--- Records shown Enclosed Below ---

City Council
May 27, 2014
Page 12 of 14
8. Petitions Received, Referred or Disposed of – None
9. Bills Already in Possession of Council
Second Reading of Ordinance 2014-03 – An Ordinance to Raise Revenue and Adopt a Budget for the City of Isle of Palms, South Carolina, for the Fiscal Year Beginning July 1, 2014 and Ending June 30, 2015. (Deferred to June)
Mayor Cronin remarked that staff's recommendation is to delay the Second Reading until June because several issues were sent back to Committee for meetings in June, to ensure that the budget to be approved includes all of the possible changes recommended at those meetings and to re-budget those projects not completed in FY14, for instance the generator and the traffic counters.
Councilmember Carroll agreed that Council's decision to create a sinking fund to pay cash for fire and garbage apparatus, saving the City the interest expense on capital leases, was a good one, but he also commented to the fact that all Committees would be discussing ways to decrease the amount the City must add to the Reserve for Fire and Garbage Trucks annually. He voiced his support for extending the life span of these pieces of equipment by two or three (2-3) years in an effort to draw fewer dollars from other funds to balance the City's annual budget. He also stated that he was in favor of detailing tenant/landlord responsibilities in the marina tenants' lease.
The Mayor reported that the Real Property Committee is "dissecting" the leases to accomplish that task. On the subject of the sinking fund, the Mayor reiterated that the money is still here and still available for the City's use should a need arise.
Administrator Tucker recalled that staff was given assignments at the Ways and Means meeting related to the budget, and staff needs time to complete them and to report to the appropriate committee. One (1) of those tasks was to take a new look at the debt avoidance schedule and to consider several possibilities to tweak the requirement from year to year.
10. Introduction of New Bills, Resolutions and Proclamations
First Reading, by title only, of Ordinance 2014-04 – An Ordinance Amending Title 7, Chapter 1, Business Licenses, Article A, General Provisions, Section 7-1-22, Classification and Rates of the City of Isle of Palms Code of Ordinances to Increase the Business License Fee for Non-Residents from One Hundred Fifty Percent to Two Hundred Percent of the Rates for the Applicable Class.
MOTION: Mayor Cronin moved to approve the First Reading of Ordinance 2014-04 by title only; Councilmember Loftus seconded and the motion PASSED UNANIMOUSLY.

--- End of Enclosed Records shown ---

:: Required work ::
For this exercise, return every line from the data that holds the string "Councilmember".

:: Task answer ::
Councilmember Carroll agreed that Council's decision to create a sinking fund to pay cash for fire and garbage apparatus, saving the City the interest expense on capital leases, was a good one, but he also commented to the fact that all Committees would be discussing ways to decrease the amount the City must add to the Reserve for Fire and Garbage Trucks annually. He voiced his support for extending the life span of these pieces of equipment by two or three (2-3) years in an effort to draw fewer dollars from other funds to balance the City's annual budget. He also stated that he was in favor of detailing tenant/landlord responsibilities in the marina tenants' lease.
MOTION: Mayor Cronin moved to approve the First Reading of Ordinance 2014-04 by title only; Councilmember Loftus seconded and the motion PASSED UNANIMOUSLY.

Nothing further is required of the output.